Visual response properties of neurons in the dorsolateral geniculate nucleus (dLGN) have been well described in several species, but not in rats. Analysis of responses from the unanesthetized rat dLGN will be needed to develop quantitative models that account for visual behavior of rats. We recorded visual responses from N=130 single units in the dLGN of N=7 unanesthetized rats. We report the response amplitudes, temporal frequency and spatial frequency sensitivities in this population of cells. In response to 2Hz visual stimulation, dLGN cells fired 15.9+/-11.4 spikes/sec (mean+/-SD) modulated by 10.7+/18.4 spikes/sec about the mean. The optimal temporal frequency for full-field stimulation ranged from 5.8 to 19.6 Hz across cells. The temporal high-frequency cutoff ranged from 11.7 to 33.6 Hz. Some cells responded best to low temporal frequency stimulation (low-pass), others were strictly band-pass; most cells fell between these extremes. At 2 - 4 Hz temporal modulation, the spatial frequency of drifting grating that drove cells best ranged from 0.008 to 0.18 cycles per degree (cpd) across cells. The high-frequency cutoff ranged from 0.01 to 1.07 cpd across cells. The majority of cells were driven best by the lowest spatial frequency tested, but many were partially or strictly band-pass. We conclude that single units in the rat dLGN can respond vigorously to temporal modulation up to at least 30 Hz and spatial detail up to 1 cycle per degree. Tuning properties were heterogeneous but each fell along a continuum; we found no obvious clustering into discrete cell types along these dimensions.

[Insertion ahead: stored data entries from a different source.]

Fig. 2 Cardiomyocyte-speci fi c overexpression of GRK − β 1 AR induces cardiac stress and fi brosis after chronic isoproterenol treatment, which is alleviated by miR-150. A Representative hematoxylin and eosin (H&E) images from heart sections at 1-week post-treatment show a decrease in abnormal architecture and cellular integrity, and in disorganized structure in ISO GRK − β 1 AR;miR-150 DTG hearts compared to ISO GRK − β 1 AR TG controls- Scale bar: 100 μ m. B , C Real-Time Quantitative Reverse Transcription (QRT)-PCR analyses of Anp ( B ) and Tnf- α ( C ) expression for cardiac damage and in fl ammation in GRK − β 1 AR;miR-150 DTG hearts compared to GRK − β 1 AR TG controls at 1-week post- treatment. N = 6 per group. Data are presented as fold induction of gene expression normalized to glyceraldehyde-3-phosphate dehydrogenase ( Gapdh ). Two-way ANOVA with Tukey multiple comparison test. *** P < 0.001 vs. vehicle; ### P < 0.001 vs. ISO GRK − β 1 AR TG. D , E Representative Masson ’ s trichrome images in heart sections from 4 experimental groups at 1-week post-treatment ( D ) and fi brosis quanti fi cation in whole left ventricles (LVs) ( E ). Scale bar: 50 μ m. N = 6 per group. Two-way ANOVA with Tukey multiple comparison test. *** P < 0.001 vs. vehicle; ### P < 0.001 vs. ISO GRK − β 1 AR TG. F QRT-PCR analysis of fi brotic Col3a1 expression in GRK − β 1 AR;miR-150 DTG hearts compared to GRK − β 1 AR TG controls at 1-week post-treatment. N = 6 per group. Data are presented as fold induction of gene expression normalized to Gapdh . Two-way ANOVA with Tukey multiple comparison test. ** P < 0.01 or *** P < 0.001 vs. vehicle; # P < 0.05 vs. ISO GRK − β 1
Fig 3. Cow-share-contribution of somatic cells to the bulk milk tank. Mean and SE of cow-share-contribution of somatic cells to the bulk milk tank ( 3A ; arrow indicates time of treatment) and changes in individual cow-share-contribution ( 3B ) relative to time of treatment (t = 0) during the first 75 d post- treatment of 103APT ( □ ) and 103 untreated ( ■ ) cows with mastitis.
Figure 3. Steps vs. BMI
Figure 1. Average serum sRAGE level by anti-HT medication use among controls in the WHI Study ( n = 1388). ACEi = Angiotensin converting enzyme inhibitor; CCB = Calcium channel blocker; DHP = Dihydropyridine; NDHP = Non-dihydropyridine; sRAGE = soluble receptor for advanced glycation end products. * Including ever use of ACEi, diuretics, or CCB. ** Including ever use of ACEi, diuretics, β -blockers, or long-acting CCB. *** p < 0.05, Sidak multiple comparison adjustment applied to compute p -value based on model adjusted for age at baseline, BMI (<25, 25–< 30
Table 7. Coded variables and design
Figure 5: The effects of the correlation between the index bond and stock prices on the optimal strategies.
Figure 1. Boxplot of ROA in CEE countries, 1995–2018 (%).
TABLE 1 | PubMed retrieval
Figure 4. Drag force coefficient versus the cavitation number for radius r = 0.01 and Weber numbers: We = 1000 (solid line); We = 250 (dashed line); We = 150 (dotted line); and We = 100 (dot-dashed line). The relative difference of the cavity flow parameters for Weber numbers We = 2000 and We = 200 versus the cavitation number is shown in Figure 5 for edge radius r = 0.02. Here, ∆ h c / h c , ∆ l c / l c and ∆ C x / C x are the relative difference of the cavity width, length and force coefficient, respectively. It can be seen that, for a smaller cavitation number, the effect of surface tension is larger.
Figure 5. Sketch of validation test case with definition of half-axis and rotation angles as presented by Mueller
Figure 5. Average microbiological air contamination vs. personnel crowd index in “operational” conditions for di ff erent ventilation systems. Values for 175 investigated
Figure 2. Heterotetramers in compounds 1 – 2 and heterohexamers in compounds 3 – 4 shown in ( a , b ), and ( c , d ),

At left: example responses of a single unit to full field modulation at different temporal frequencies. (a) Voltage trace from a single unit recorded from the dLGN of an awake rat. The raster corresponding to this trial is marked with an arrow in b. (b) Black curves show the luminance time courses sampled at the frame rate (integrated within frame). Each row of a raster indicates responses for a single trial and each tic mark indicates the time of a single action potential.